A ND filter ("Neutral Density" filter) is not an "additonal equipment that clouds the comparison", on the contrary, it allows you to equal the lumen output of both projectors. A difference in lumen output will cloud the comparison
Of course, when you specifically want to compare the brightness levels between two projectors, you will not put a ND filter on any of them, because this will cloud the comparison.

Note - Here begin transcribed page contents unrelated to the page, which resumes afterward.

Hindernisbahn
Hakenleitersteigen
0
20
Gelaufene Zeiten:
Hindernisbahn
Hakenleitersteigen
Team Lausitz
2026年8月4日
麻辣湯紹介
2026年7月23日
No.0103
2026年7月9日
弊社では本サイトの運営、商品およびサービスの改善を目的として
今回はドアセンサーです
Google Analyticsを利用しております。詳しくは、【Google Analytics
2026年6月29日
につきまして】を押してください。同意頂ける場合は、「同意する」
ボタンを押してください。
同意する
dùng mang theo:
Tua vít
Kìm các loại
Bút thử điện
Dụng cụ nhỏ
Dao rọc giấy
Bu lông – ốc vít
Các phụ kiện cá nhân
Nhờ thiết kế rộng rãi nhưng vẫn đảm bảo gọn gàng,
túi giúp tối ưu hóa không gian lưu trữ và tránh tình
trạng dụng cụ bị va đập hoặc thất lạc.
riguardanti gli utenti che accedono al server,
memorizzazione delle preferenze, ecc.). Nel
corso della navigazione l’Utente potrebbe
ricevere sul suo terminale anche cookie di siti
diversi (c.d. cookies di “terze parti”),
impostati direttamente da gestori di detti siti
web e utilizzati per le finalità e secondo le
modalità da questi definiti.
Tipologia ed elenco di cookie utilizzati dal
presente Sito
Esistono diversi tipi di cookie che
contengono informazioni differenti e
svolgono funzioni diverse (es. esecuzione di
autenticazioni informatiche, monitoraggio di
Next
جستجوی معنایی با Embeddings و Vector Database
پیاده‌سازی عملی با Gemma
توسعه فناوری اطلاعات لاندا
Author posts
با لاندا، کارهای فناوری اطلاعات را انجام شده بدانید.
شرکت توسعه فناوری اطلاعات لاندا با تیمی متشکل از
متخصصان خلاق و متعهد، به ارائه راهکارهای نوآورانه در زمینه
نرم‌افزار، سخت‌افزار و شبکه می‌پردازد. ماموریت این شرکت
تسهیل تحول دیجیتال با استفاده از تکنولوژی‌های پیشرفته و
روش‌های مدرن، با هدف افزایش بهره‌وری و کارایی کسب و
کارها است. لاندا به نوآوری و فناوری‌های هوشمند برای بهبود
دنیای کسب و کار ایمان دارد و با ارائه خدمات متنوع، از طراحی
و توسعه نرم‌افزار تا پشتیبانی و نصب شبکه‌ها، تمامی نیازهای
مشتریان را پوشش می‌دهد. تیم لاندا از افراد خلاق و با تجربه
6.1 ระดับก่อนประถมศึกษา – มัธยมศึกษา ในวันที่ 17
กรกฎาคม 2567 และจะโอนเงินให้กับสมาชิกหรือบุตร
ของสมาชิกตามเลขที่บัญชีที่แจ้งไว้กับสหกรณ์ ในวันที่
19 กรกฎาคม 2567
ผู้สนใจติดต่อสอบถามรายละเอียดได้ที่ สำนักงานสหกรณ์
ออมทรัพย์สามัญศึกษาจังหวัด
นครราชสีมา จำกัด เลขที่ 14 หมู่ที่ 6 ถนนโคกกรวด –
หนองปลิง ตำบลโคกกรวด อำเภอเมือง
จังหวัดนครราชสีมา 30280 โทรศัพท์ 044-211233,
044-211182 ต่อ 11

The brighter projector can light up larger screens (In order to comply with the standard brightness for projection, you need the projector to produce 12-16 lumens, per square-foot of the screen, or in other words 12-16 Foot Lamberts).
But, when you want to compare overall image quality between two projectors, you need to first calibrate both to give the same amount of lumen level (and you need to use a screen size that allow both to reach 12-16 foot lamberts), and only then you can draw conclusions about overall image quality, conclusions that are not clouded by difference in lumen output.
The AX200 is 3 times brighter than the Z5. So, if for example, the Z5 gives 14 Foot lamberts on the screen (which is great), then on the same screen, the AX200 will give (14x3=) 42 Foot Lamberts, which is crazy bright. Dark scenes with 42 foot lamberts will look washed out in comparison to the 14 foot lamberts of the Z5, even if the contrast (and dynamic iris quality) of both the Z5 and AX200 is the same.
If, on the other hand, the AX200 gives 14 Foot Lamberts on the screen, then on the same screen, the Z5 will give (14/3=) 4.6 Foot Lamberts, which is crazy dark, it will look so dim you won't be able to watch it (but will have amazing blacks though).